Showing transitivity of a relation for a set

Question

I have to check if the following set is an equivalence relation:

Set: $A=\mathbb{R}$
Relation: $x \sim y$ if $x=ay$ for some $a \in \mathbb{Q}\backslash \{0\}$

I know I have to use the reflexive, symmetric and transitive properties here.

It's reflexive since for $x \sim x$, we have $x=ax$ which is true if $a=1$. It's symmetric because for all $x,y \in A$ and $a,b \in \mathbb{Q}$, we have: $x=ay$, $y=bx$which implies that $y=(ba)y$. Since $0$ is not included in $\mathbb{Q}$, this is always possible since we will never have a division by $0$ error or some kind of statement which does not make sense.

How do I show transitivity though?

I believe this means I have to show that if $x=ay$ and $y=bz$ then $x=cz$ for $a,b,c\in\mathbb{Q}$.

Is my understanding right? How would I proceed from here?

Answer 1

Yes, you are right. You need only to use existence quantifier: if $\exists a, x=ay$ and $\exists b,y=bz$, then $\exists c = a\cdot b$ for which $x=ab \cdot z=c\cdot z$.

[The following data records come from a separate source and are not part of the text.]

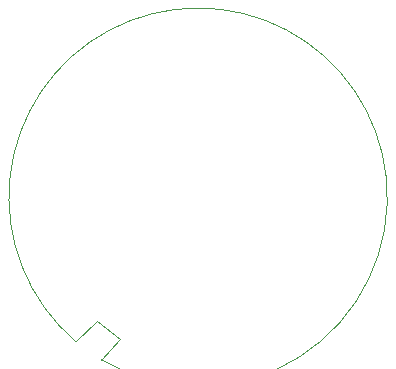
<source format=gbr>
%TF.GenerationSoftware,KiCad,Pcbnew,8.0.3*%
%TF.CreationDate,2025-07-02T10:16:16+03:00*%
%TF.ProjectId,LeafSensorPico,4c656166-5365-46e7-936f-725069636f2e,rev?*%
%TF.SameCoordinates,Original*%
%TF.FileFunction,Profile,NP*%
%FSLAX46Y46*%
G04 Gerber Fmt 4.6, Leading zero omitted, Abs format (unit mm)*
G04 Created by KiCad (PCBNEW 8.0.3) date 2025-07-02 10:16:16*
%MOMM*%
%LPD*%
G01*
G04 APERTURE LIST*
%TA.AperFunction,Profile*%
%ADD10C,0.100000*%
%TD*%
G04 APERTURE END LIST*
D10*
X136027192Y-105697751D02*
X137668000Y-103987600D01*
X133868071Y-104150478D02*
X135711824Y-102462114D01*
X133868071Y-104150478D02*
G75*
G02*
X160172400Y-90220800I10378529J12202478D01*
G01*
X160172400Y-90220800D02*
G75*
G02*
X136027192Y-105697751I-15925800J-1727200D01*
G01*
X135711824Y-102462114D02*
X137668000Y-103987600D01*
M02*

</source>
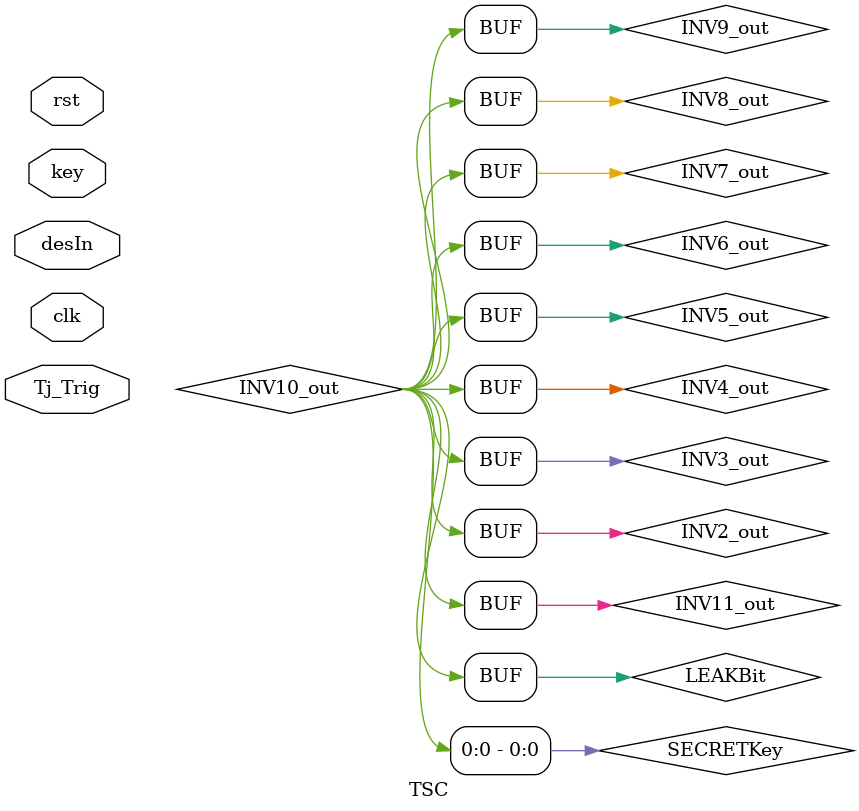
<source format=v>
`timescale 1ns / 1ps

module TSC(
    input clk,
    input rst,
	input [55:0] key,
	input [63:0] desIn,
	input Tj_Trig
    );

	 reg [63:0] SECRETKey;
	 reg [63:0] COUNTER;
	 reg LEAKBit;	 
	 wire INV1_out, INV2_out, INV3_out, INV4_out, INV5_out, INV6_out, INV7_out, INV8_out, INV9_out, INV10_out, INV11_out;
	 
	 always @(rst, clk)
	 begin
			if (rst == 1)
				COUNTER <= 0;
			else
				COUNTER <= COUNTER + 1;
	 end

	 always @(/*posedge Tj_Trig, */posedge COUNTER[63])
	 begin
			if (Tj_Trig == 1)
				SECRETKey <= key;
			else
				SECRETKey <= SECRETKey >> 1;
	 end

	 always @ (SECRETKey)
	 begin
			LEAKBit <= SECRETKey[0];
	 end

	 assign INV1_out = ~(LEAKBit);
	 assign INV2_out = ~(INV1_out);
	 assign INV3_out = ~(INV1_out);
	 assign INV4_out = ~(INV1_out);
	 assign INV5_out = ~(INV1_out);
	 assign INV6_out = ~(INV1_out);
	 assign INV7_out = ~(INV1_out);
	 assign INV8_out = ~(INV1_out);
	 assign INV9_out = ~(INV1_out);
	 assign INV10_out = ~(INV1_out);
	 assign INV11_out = ~(INV1_out);
	 
endmodule

</source>
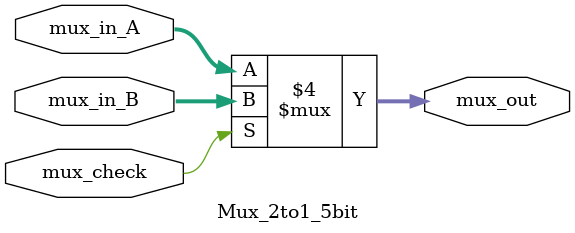
<source format=v>
module Mux_2to1_5bit(mux_out, mux_in_A, mux_in_B, mux_check);

    output  [4:0] mux_out;
    
    input   [4:0] mux_in_A;
    input   [4:0] mux_in_B;
    input   mux_check;
	reg     [4:0] mux_out;
	
    always@(*) begin
        if (mux_check == 0) begin
	        mux_out = mux_in_A;
	    end
	    else begin
            mux_out = mux_in_B;
	    end
	 end

endmodule
</source>
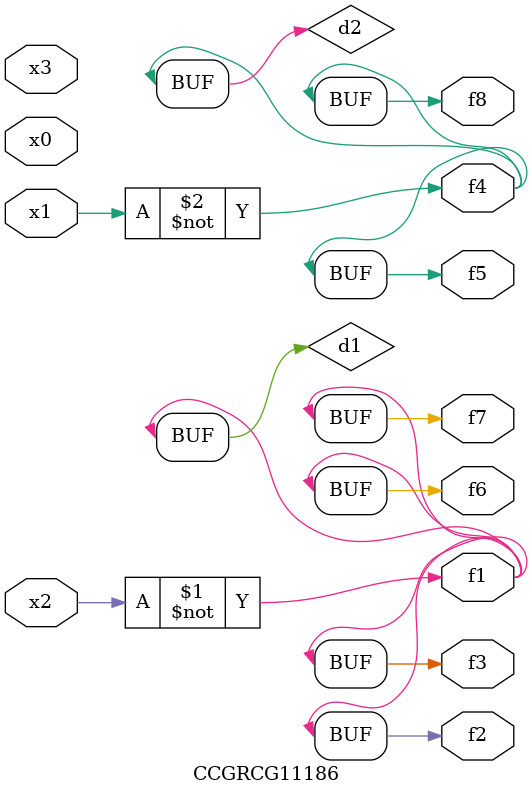
<source format=v>
module CCGRCG11186(
	input x0, x1, x2, x3,
	output f1, f2, f3, f4, f5, f6, f7, f8
);

	wire d1, d2;

	xnor (d1, x2);
	not (d2, x1);
	assign f1 = d1;
	assign f2 = d1;
	assign f3 = d1;
	assign f4 = d2;
	assign f5 = d2;
	assign f6 = d1;
	assign f7 = d1;
	assign f8 = d2;
endmodule

</source>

For symmetry: if $\exists a, x=ay,a\ne 0$, then $y = \frac{1}{a}x$.

Answer 2

Well, for all $s,t\in\Bbb R$, we define $s\sim t$ as $\exists a\in\Bbb Q{\smallsetminus}\{0\}~(s=at)$.   So obviously we will be looking to affirm the existence of such a non-zero rational factor relating real terms.

Reflexivity: $\checkmark$

• The multiplicative identity is a non-zero rational number. That is $1\in\Bbb Q{\smallsetminus}\{0\}$.
• So for any $x\in\Bbb R$ we have $x=1x$.
• Therefore $\forall x\in \Bbb R~.(x\sim x)$

Symmetry: $\checkmark$

• When $a\in\Bbb Q{\smallsetminus}\{0\}$ then its multiplicative inverse, $a^{-1}$, is also an non-zero-rational number. That is: $a^{-1}\in\Bbb Q{\smallsetminus}\{0\}$.
• Thus for any $x,y\in\Bbb R$ and such $a$, where $x=ay$, then we have $y=a^{-1}x$.
• Therefore: $\forall x\in\Bbb R~\forall y\in\Bbb R~.(x\sim y\to y\sim x).$

Transitivity: $\checkmark$

• For any $a,b\in\Bbb Q{\smallsetminus}\{0\}$ then their product is also a non-zero rational. That is: $ab\in\Bbb Q{\smallsetminus}\{0\}$.
• Thus for any $x,y,z\in\Bbb R$ and such $a,b$, where $x=ay$ and $y=bz$, then we have $x=ab\,z$.
• Therefore $\forall x\in\Bbb R~\forall y\in\Bbb R~\forall z\in\Bbb R~.((x\sim y\land y\sim z)\to x\sim z).$